“I don’t know to what you refer,” I tell her with my nose in the air, and she and the fairy trade looks.
“She’s a bit exhausting,” Itheelia says to Rune, and she jingles in agreement. Itheelia eyes me. “A mother just wants to know about her son, Daphne. Do you think I drink all this tea because I like the taste?”
I shrug. “Perhaps.”
She looks at me like I’m an idiot. “It takes like grass.”
I look at the teacup she just handed me. “I suppose it does,” I concede,* and Itheelia gives me a stern, maternal look.
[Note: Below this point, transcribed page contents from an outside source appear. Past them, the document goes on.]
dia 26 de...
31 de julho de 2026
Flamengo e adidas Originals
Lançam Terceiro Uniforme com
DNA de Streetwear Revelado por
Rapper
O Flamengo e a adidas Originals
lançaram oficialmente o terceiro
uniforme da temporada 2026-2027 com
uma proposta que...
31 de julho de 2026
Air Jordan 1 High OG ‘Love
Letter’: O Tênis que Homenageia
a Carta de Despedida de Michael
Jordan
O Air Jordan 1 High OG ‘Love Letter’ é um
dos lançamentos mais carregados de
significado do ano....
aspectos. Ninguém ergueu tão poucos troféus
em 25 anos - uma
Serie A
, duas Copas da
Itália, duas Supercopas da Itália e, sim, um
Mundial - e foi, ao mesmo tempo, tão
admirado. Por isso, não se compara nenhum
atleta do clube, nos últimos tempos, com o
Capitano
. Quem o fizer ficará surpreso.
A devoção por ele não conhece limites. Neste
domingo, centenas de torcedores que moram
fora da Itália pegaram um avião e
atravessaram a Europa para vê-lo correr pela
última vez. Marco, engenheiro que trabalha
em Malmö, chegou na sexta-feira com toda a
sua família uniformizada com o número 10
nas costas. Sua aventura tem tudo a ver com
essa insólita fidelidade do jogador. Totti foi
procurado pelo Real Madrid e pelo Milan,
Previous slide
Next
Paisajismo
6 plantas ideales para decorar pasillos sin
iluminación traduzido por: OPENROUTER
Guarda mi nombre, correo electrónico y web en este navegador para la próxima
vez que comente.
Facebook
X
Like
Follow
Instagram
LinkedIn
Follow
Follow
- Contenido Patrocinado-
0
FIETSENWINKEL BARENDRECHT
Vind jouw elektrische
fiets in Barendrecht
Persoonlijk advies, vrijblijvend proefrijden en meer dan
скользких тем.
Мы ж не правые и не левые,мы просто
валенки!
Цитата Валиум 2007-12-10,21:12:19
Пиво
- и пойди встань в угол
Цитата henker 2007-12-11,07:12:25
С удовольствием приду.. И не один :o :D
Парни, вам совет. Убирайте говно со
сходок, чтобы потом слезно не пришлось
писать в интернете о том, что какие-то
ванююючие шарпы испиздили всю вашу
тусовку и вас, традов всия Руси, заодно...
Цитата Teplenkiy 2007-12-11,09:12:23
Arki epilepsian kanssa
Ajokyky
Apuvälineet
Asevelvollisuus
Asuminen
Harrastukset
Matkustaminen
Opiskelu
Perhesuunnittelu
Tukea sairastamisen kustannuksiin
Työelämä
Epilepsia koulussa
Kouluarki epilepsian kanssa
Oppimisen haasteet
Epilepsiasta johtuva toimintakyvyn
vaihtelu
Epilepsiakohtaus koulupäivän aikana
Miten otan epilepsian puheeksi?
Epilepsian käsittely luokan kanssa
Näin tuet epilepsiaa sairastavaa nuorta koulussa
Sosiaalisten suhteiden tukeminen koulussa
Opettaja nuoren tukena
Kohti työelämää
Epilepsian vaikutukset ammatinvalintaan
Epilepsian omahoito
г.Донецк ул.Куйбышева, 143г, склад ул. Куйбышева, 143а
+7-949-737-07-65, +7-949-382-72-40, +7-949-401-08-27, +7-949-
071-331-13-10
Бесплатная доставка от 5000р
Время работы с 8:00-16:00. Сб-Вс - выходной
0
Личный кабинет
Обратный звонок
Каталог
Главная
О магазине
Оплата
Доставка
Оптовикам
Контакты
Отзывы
“And you will drink it anyway.”
I take another sip, and so does she.
“Did you say the minotaur gave the dagger back?” she asks as she blows into her tea. Steam rolls off of it.
I nod.
“Which dagger was it?” she asks.
“Oh.” I smile at her. “It was one Jamison gave me for my birthday, so I was pleased the minotaur returned it, actuall—”
“Gold and rubies?” she asks.
I nod. “I love it very much.”
“So does he.” She gives me a careful look. “I gave him that dagger.”
“Oh.” I frown. “Should he not have given it to me? Was it—”
“It’s his.” She flashes me a smile that looks a kind of tender I don’t know about. “To do with what he pleases.”
Rune flits ups and whispers something to Itheelia, who gives her a look, and I don’t know what they’re talking about.
“Finish that.” Itheelia points to my teacup before her eyes pinch curiously at me. “He hasn’t said anything to you?”
I look over at her curiously. “About what?”
“About…anything?” She shrugs like she meant nothing by it, but her eyes flicker over my hand. I glance at it confused before I look back up at her.
“No?”
She nods, thinking whatever it is she’s thinking all the way through.
“What?” I frown, not liking the feeling that she knows something about Jamison that I don’t, though I’m quite sure there is plenty.
His mother gives me a sympathetic look. “He keeps his cards close to his chest, doesn’t he?”
My shoulders slump a bit. “Impossibly so.”
“You had a spat,” she says to me.
“Just a tiny one a while back,” I lie. “But not anymore. It’s fine now.”
She nods.
“Did he tell you?” I ask her, but she just shakes her head as she walks over, picks up my empty teacup, and peers into it. Rune flies over, lands on her shoulder, and squints into it as well, both of them for a moment, then Itheelia looks over at me, back to the teacup.
“Hmm,” she says to herself and then takes it away, and right as she does, Rune flies over to me, and with her tiny little hands, she pinches my right cheek a million times.
“Ow!” I try to swat her away, but she just moves to my other cheek and does the same thing again. “Rune!” I growl, and she ignores me, flying behind me and tugging at my hair. “What are you—”
Then—
“Mum?” calls maybe the best voice in all the worlds, and I sit up straighter immediately and toss Rune a grateful look. She’s a better friend than she is a fairy, and she’s a phenomenal fairy.
I look over my shoulder only to catch sight of him as he walks into his mother’s house.
“Mum,” he calls again, and then his eyes land on me. “Oh.” He looks confused but not displeased. “What are y’doing here?”
I say nothing for a few seconds. I don’t know why? Because he’s so lovely to look at, sometimes words escape you.
“I had a fight with Peter.”
“Surprise, surprise,” he says, though he looks pleased.
I give him a look. “I just went for a walk.”
Jamison’s face falters. “And ye came here?”
I purse my lips before I nod.
He frowns a bit, and I like very much the shape his face goes when he goes like this. “No’ to town?”
I shake my head, not too sure what to say.
Itheelia appears behind me. “Just to your mother’s house, darling, so don’t be too vexed.” She gives him a look.
Jamison rolls his eyes at her before they snag on me.
In two steps, he crosses the distance between us, a hand on each of my cheeks as he pulls me into the light.
“What the fuck happened to yer face?” He frowns, but my heart skips a beat.
I shake my head a little bit but not too much, because I don’t want to shake him off.